In realtà quello che preoccupava di più era l’esplicita teorizzazione del superamento della concezione ancillare della filosofia rispetto alla teologia. L’autonomia della filosofia era però nella pratica già largamente diffusa anche fra i teologi e solo negli ambienti più conservatori – pur ammettendo la distinzione fra ordine naturale e ordine soprannaturale – ci si rifiutava di riconoscerla in nome dell’unità organica del sapere e del primato della teologia.
La soluzione agnostica di Tommaso d’Aquino
San Tommaso, uno dei maggiori esponenti della scolastica, tornò ripetutamente sull’argomento dell’eternità del mondo, dando al dibattito un contributo decisivo. Per il maestro domenicano il problema era irrisolvibile, almeno allo stato delle conoscenze allora disponibili.
Fatto salvo il dogma della creazione – che per Tommaso d’Aquino era anche una semplice verità di ragione – l’Aquinate fornì diverse dimostrazioni della compatibilità tra i concetti di “creato” e di “eterno”. Dio, infatti, avrebbe potuto creare il mondo ab aeterno, per questo Aristotele aveva sostenuto l’eternità del mondo. Dal punto di vista filosofico quest’ultima era quindi sostenibile, anche se per fede tutti i filosofi medievali sapevano che la creazione fosse avvenuta nel tempo.

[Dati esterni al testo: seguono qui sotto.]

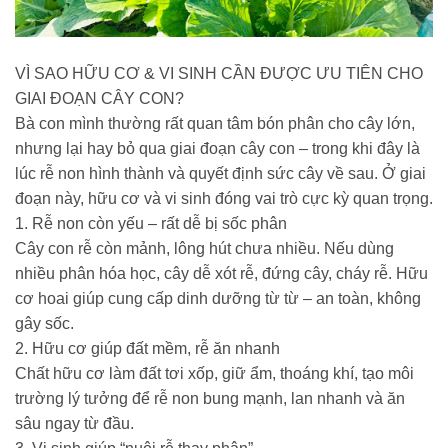
VÌ SAO HỮU CƠ & VI SINH CẦN ĐƯỢC ƯU TIÊN CHO
GIAI ĐOẠN CÂY CON?
Bà con mình thường rất quan tâm bón phân cho cây lớn,
nhưng lại hay bỏ qua giai đoạn cây con – trong khi đây là
lúc rễ non hình thành và quyết định sức cây về sau. Ở giai
đoạn này, hữu cơ và vi sinh đóng vai trò cực kỳ quan trọng.
1. Rễ non còn yếu – rất dễ bị sốc phân
Cây con rễ còn mảnh, lông hút chưa nhiều. Nếu dùng
nhiều phân hóa học, cây dễ xót rễ, đứng cây, cháy rễ. Hữu
cơ hoai giúp cung cấp dinh dưỡng từ từ – an toàn, không
gây sốc.
2. Hữu cơ giúp đất mềm, rễ ăn nhanh
Chất hữu cơ làm đất tơi xốp, giữ ẩm, thoáng khí, tạo môi
trường lý tưởng để rễ non bung mạnh, lan nhanh và ăn
sâu ngay từ đầu.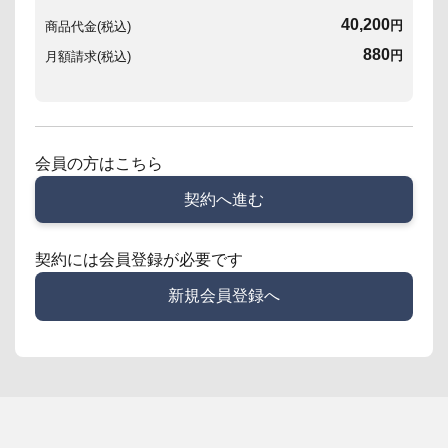
40,200
円
商品代金(税込)
880
円
月額請求(税込)
会員の方はこちら
契約へ進む
契約には会員登録が必要です
新規会員登録へ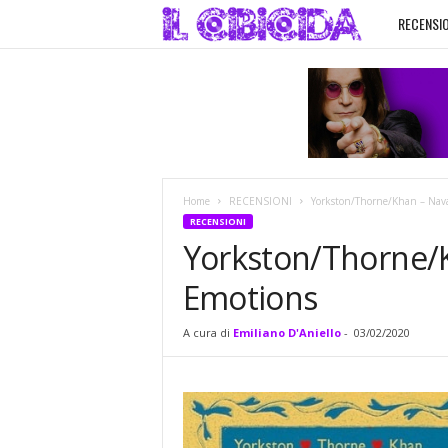
RECENSIO
I
l
C
i
Home
RECENSIONI
Yorkston/Thorne/Khan – Nava
b
RECENSIONI
Yorkston/Thorne/K
i
Emotions
c
A cura di
Emiliano D'Aniello
-
03/02/2020
i
d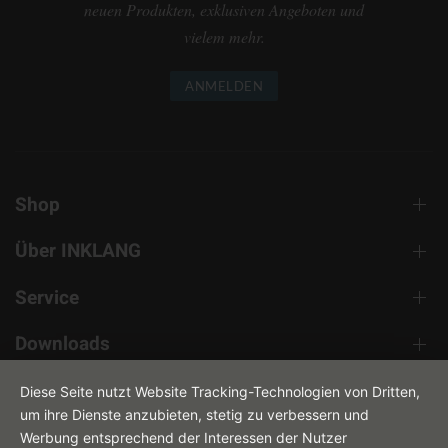
neuen Produkten, exklusiven Angeboten und
vielem mehr.
ANMELDEN
Shop
Über INKLANG
Service
Downloads
Kontakt
Diese Seite nutzt Website Tracking-Technologien von Dritten,
um ihre Dienste anzubieten, stetig zu verbessern und
Werbung entsprechend der Interessen der Nutzer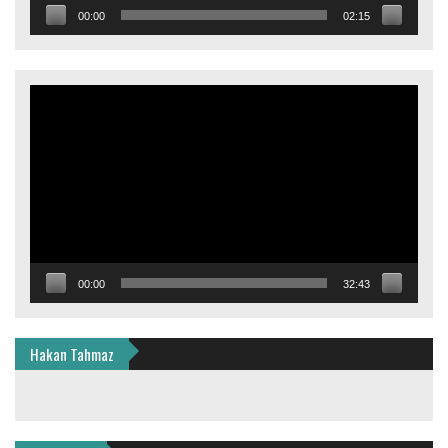
00:00
02:15
Video
oynatıcı
00:00
32:43
Hakan Tahmaz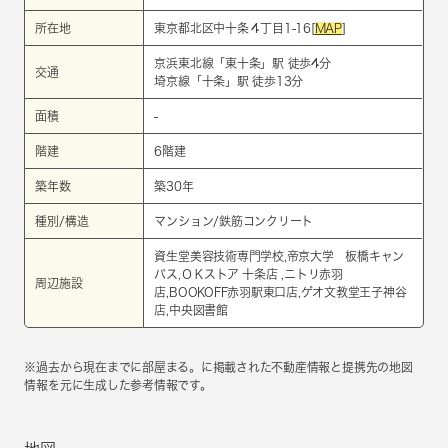
所在地
東京都北区中十条４丁目1-16[
MAP
]
京浜東北線
「
東十条
」駅 徒歩4分
交通
埼京線
「
十条
」駅 徒歩13分
面積
-
階建
6階建
築年数
築30年
種別/構造
マンション/鉄筋コンクリート
資生堂美容技術専門学校,帝京大学 板橋キャン
パス,ＯＫストア 十条店 ,ニトリ赤羽
周辺施設
店,BOOKOFF赤羽駅東口店,ゲオ文教堂王子神谷
店,中央図書館
※過去から現在までに部屋まる。に掲載された不動産情報と提携先の地図
情報を元に生成した参考情報です。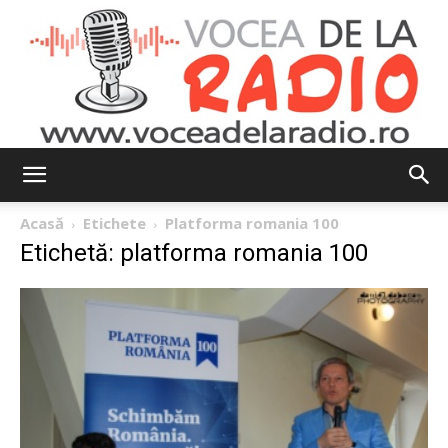
Vocea
Acasă
Etichete
Platforma romania 100
Etichetă: platforma romania 100
de
la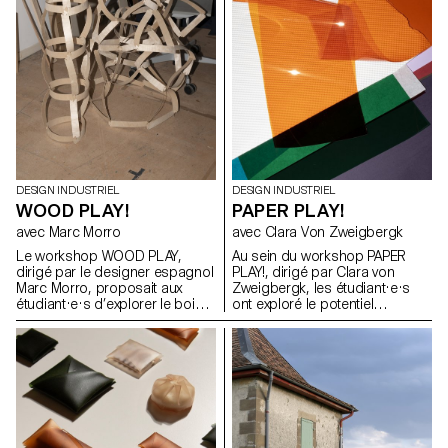
atelier d'écriture avec un
composants techniques, les
journaliste professionnel, qui a
incitant à explorer des
débouché sur 25 articles
approches innovantes en
rédigés par les étudiants sur
termes de forme, de matérialité
leurs projets individuels,
et de fonctionnalité.
rassemblés dans un journal
imprimé.
DESIGN INDUSTRIEL
DESIGN INDUSTRIEL
WOOD PLAY!
PAPER PLAY!
avec Marc Morro
avec Clara Von Zweigbergk
Le workshop WOOD PLAY,
Au sein du workshop PAPER
dirigé par le designer espagnol
PLAY!, dirigé par Clara von
Marc Morro, proposait aux
Zweigbergk, les étudiant·e·s
étudiant·e·s d’explorer le bois
ont exploré le potentiel
en tant que système de
expressif du papier et du
construction ouvert et
carton afin de réinventer des
accessible à tous les publics.
abat-jour destinés à des
L’objectif était de stimuler la
luminaires de plafond, muraux,
créativité et l’expérimentation à
sur pied, de chevet, de table ou
travers la conception de
portables. L’accent a été mis
modules ludiques et
sur l’expérimentation et le jeu —
reconfigurables, exploitant les
en testant les possibilités et les
potentialités et les contraintes
limites du papier, de la lumière,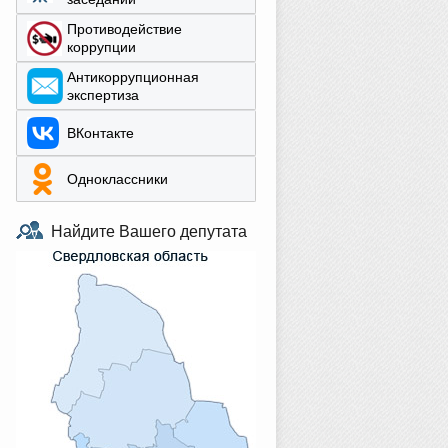
Противодействие
коррупции
Aнтикоррупционная
экспертиза
ВКонтакте
Одноклассники
Найдите Вашего депутата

Con lo sviluppo della posizione agnostica, consacrata nel De eternitate mundi (1271), Tommaso d’Aquino riuscì a salvaguardare il progetto di avvicinamento della filosofia aristotelica con la fede cristiana. Infatti, Aristotele veniva difeso su entrambi i fronti: su quello della fede perchè il suo sistema non era basato su elementi inaccettabili per la fede; su quello della ragione perchè il Filosofo per eccellenza veniva scagionato dall’accusa di aver sostenuto una tesi contraria alla ragione. La successiva canonizzazione dell’Aquinate depotenziò definitivamente la condanna del 1277 e i tentativi di estromettere la filosofia aristotelica come un elemento estraneo.